▶ _PROVIDED TEXT_
****************

Judge: Mitchell L. Beckloff, Case: 22STCP03042, Date: 2023-03-15 Tentative Ruling

Case Number: 22STCP03042    Hearing Date: March 15, 2023    Dept: 86

STRINGER v. CITY OF LOS ANGELES

Case Number: 22STCP03042

Hearing Date: March 15, 2023

 

 

[Tentative]       ORDER SUSTAINING DEMURRER

 

[Tentative]       ORDER DENYING MOTION TO STRIKE


             

Respondent, the City of Los Angeles, demurs to the verified petition for peremptory writ of mandate. Petitioner, Natalie Stringer, opposes the demurrer.

 

The City also moves to strike portions of the petition. Petitioner opposes the motion.

 

The demurrer is sustained as to Petitioner’s Code of Civil Procedure section 1085 claim.

The motion to strike is denied.

 

After the parties completed briefing on the motions, Petitioner filed a request for judicial notice. Petitioner requests the court take judicial notice of the Statement of Decision filed on September 30, 2022, in Los Angeles Police Protective League v. City of Los Angeles, LASC No. 21STCV39987[1] as well as Los Angeles City Council File No. 21-0921. The court denies the request on relevance grounds. Given that the request followed briefing, it is not clear how Petitioner intends to rely on the documents for these motions if the court judicially noticed them.

****************

▶ _PROVIDED MATERIAL_
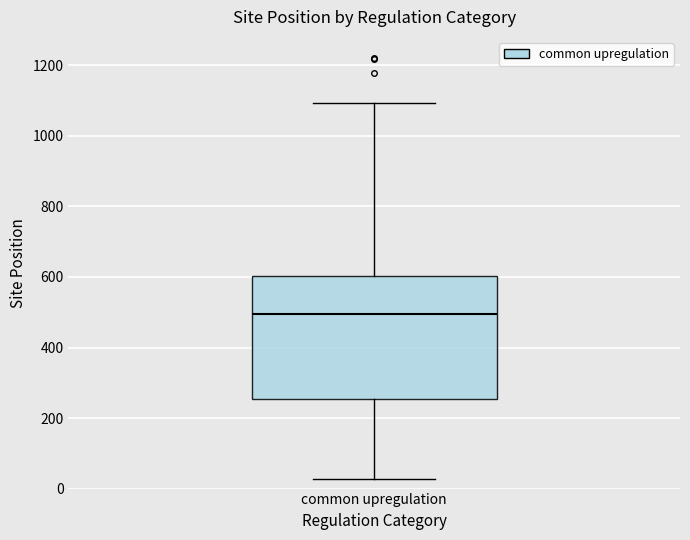

Where does the median line of the box for common upregulation sit on the y-axis? The values are not printed on the chart, so give them approximately, as read against the axis.

500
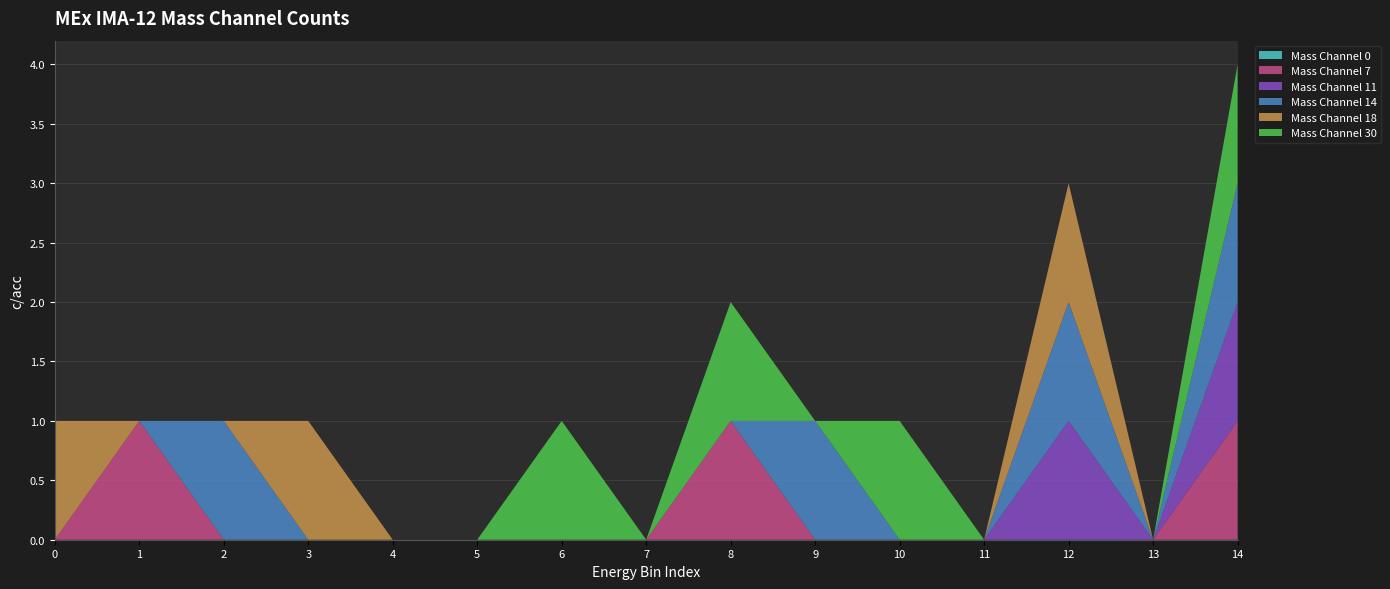

Reading right to left, list all the values displayed in this chart.

Mass Channel 0: 0	0	0	0	0	0	0	0	0	0	0	0	0	0	0
Mass Channel 7: 1	0	0	0	0	0	1	0	0	0	0	0	0	1	0
Mass Channel 11: 1	0	1	0	0	0	0	0	0	0	0	0	0	0	0
Mass Channel 14: 1	0	1	0	0	1	0	0	0	0	0	0	1	0	0
Mass Channel 18: 0	0	1	0	0	0	0	0	0	0	0	1	0	0	1
Mass Channel 30: 1	0	0	0	1	0	1	0	1	0	0	0	0	0	0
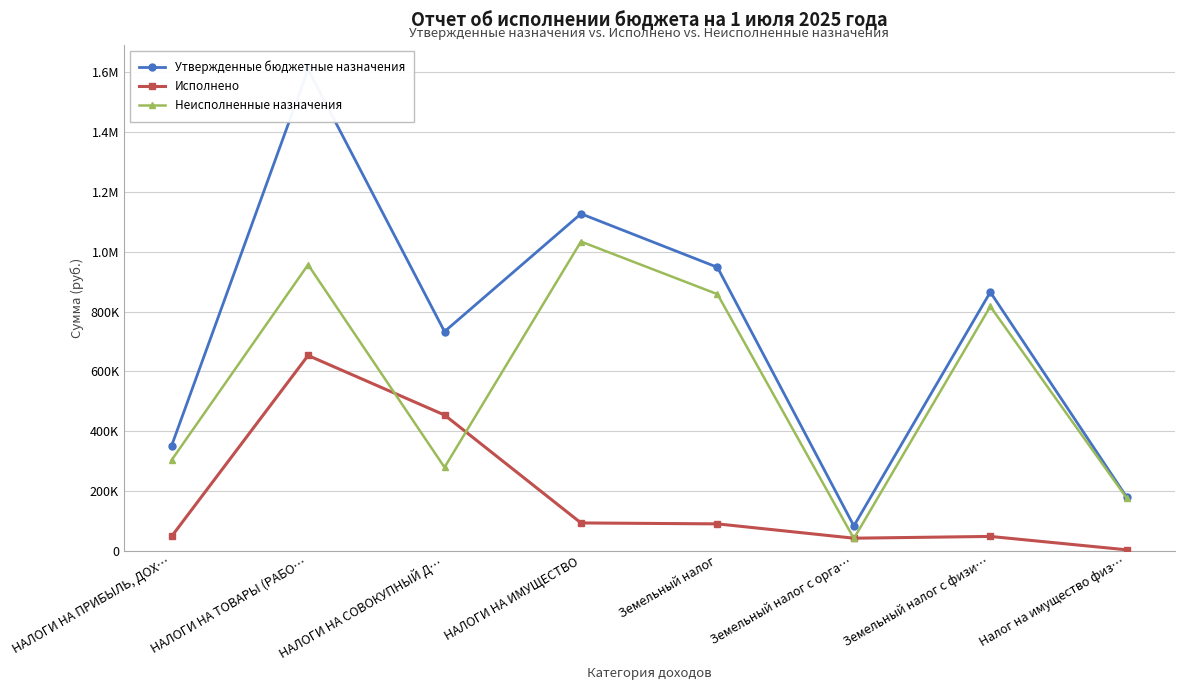

At which category is the sum across all series the highest?

НАЛОГИ НА ТОВАРЫ (РАБО…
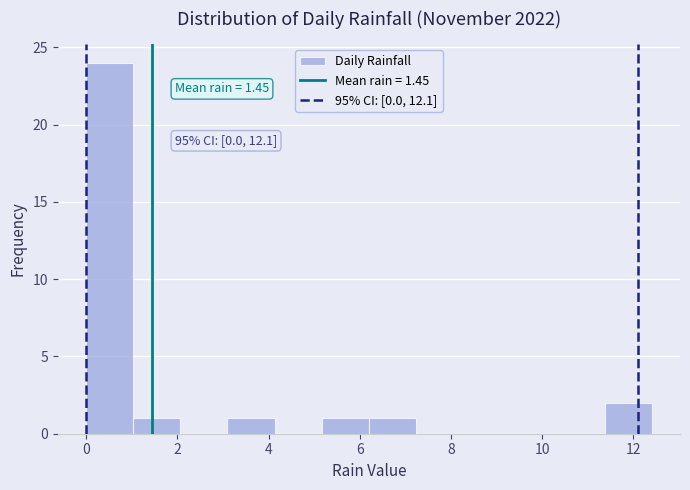

Over which range of the x-axis is the bar tallest?

0.0 to 1.0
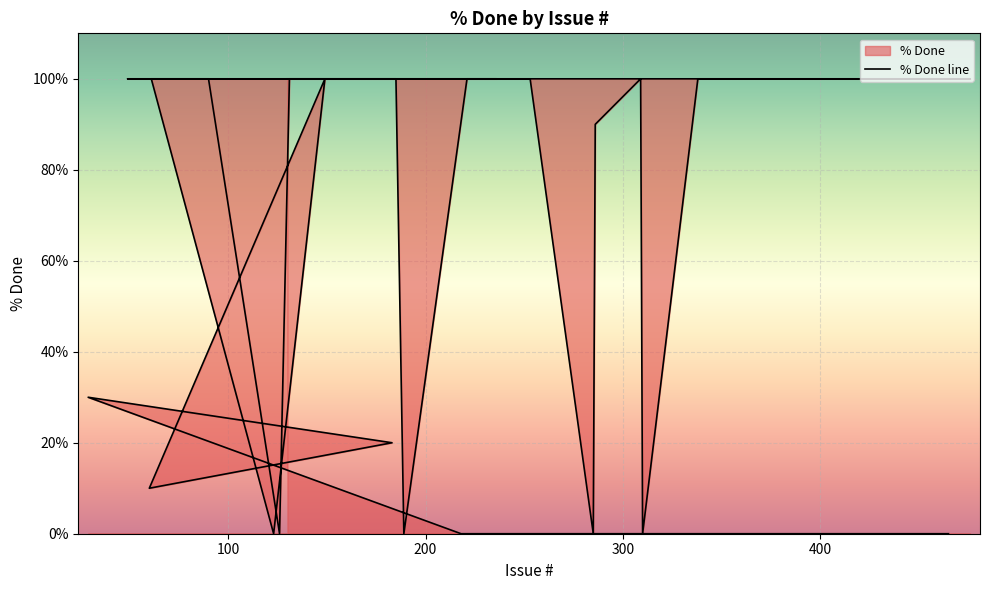

Where is the first local minimum?

60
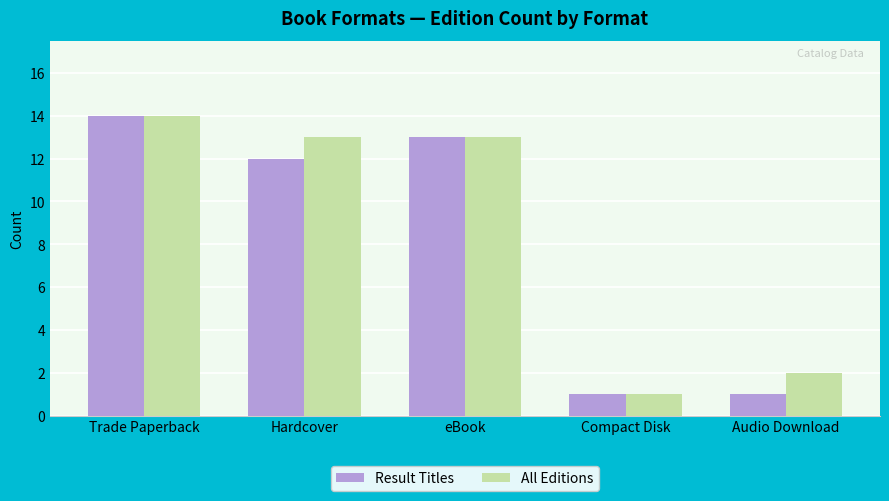

Reading left to right, extract all data points from this chart.

Result Titles: 14	12	13	1	1
All Editions: 14	13	13	1	2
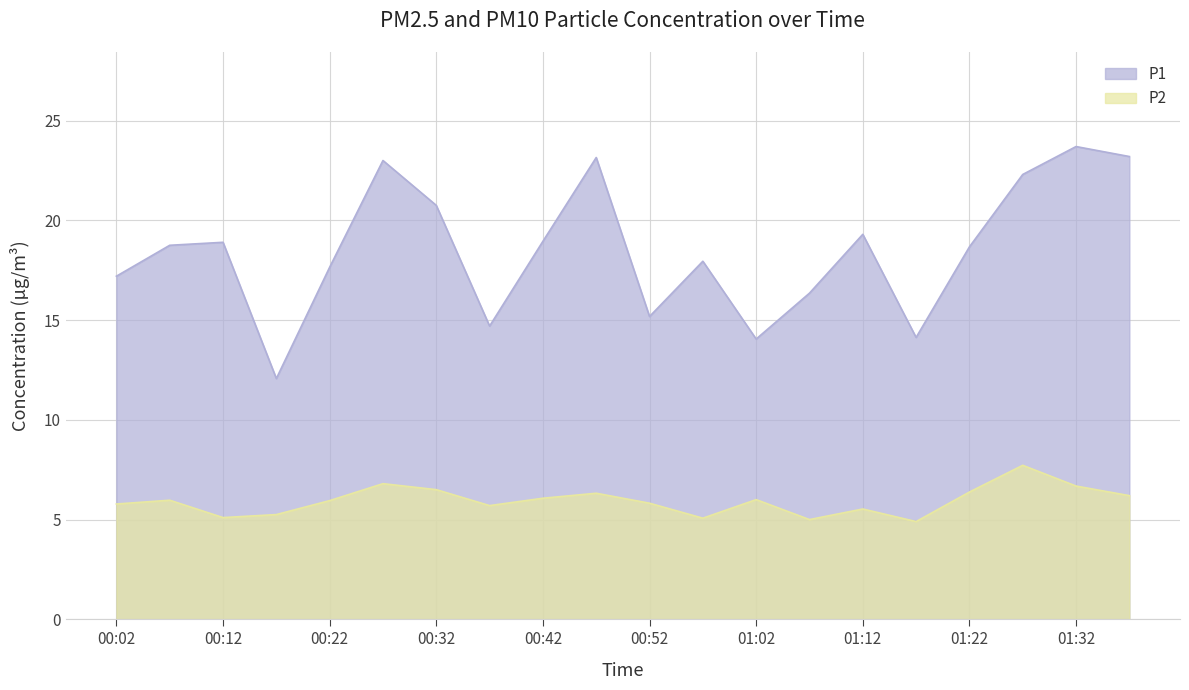

What is the value of the P2 point at the 16th from the left?

4.9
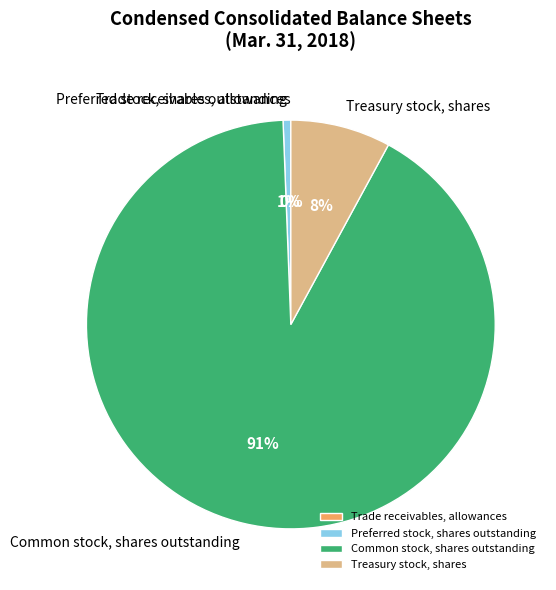

To the nearest percent, what portion does Preferred stock, shares outstanding represent?

1%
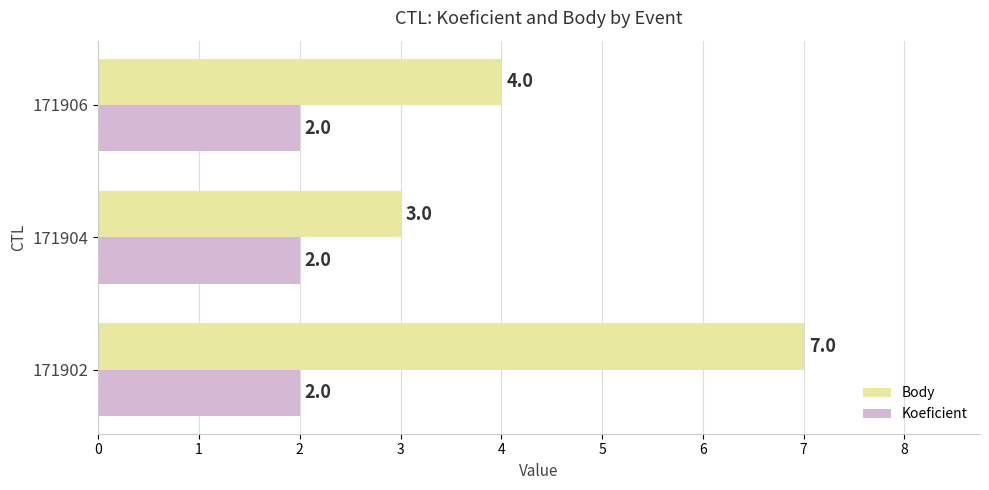

What is the minimum value for Koeficient?

2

****************

▶ _WORK TASK 1_
In the tentative ruling, rewrite everything from "Respondent, the City" down to "strike is denied.", changing "demurrer" to "general demurrer" wherever it occurs.
▶ _WORK TASK 2_
Reproduce the entire listing that follows the tentative ruling exactly, line by line, but leave out the pictures.

▶ _EXERCISE OUTPUT 1_
Respondent, the City of Los Angeles, demurs to the verified petition for peremptory writ of mandate. Petitioner, Natalie Stringer, opposes the general demurrer.

 

The City also moves to strike portions of the petition. Petitioner opposes the motion.

 

The general demurrer is sustained as to Petitioner’s Code of Civil Procedure section 1085 claim.

The motion to strike is denied.

▶ _EXERCISE OUTPUT 2_
Where does the median line of the box for common upregulation sit on the y-axis? The values are not printed on the chart, so give them approximately, as read against the axis.

500

Reading right to left, list all the values displayed in this chart.

Mass Channel 0: 0	0	0	0	0	0	0	0	0	0	0	0	0	0	0
Mass Channel 7: 1	0	0	0	0	0	1	0	0	0	0	0	0	1	0
Mass Channel 11: 1	0	1	0	0	0	0	0	0	0	0	0	0	0	0
Mass Channel 14: 1	0	1	0	0	1	0	0	0	0	0	0	1	0	0
Mass Channel 18: 0	0	1	0	0	0	0	0	0	0	0	1	0	0	1
Mass Channel 30: 1	0	0	0	1	0	1	0	1	0	0	0	0	0	0

At which category is the sum across all series the highest?

НАЛОГИ НА ТОВАРЫ (РАБО…

Over which range of the x-axis is the bar tallest?

0.0 to 1.0

Where is the first local minimum?

60

Reading left to right, extract all data points from this chart.

Result Titles: 14	12	13	1	1
All Editions: 14	13	13	1	2

What is the value of the P2 point at the 16th from the left?

4.9

To the nearest percent, what portion does Preferred stock, shares outstanding represent?

1%

What is the minimum value for Koeficient?

2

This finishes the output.